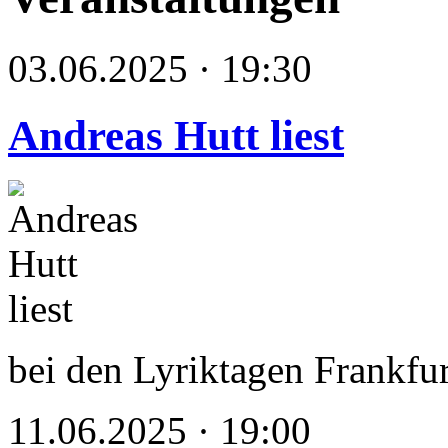
03.06.2025 · 19:30
Andreas Hutt liest
bei den Lyriktagen Frankfu
11.06.2025 · 19:00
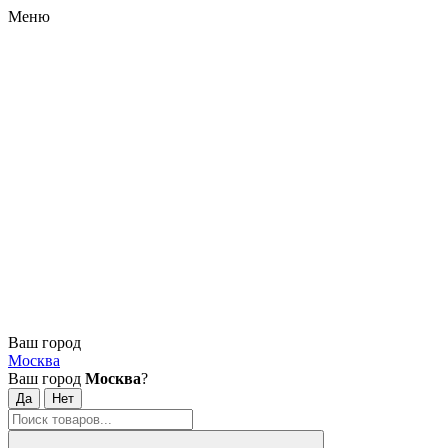
Меню
Ваш город
Москва
Ваш город
Москва
?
--*--
Your assignment: Could you render these lines as a JSON list of strings, one string per line, with blank lines skipped and the pictures left out?

Reply:
[
  "03.06.2025 · 19:30",
  "Andreas Hutt liest",
  "bei den Lyriktagen Frankfu",
  "11.06.2025 · 19:00",
  "Меню",
  "Ваш город",
  "Москва",
  "Ваш город",
  "Москва",
  "?"
]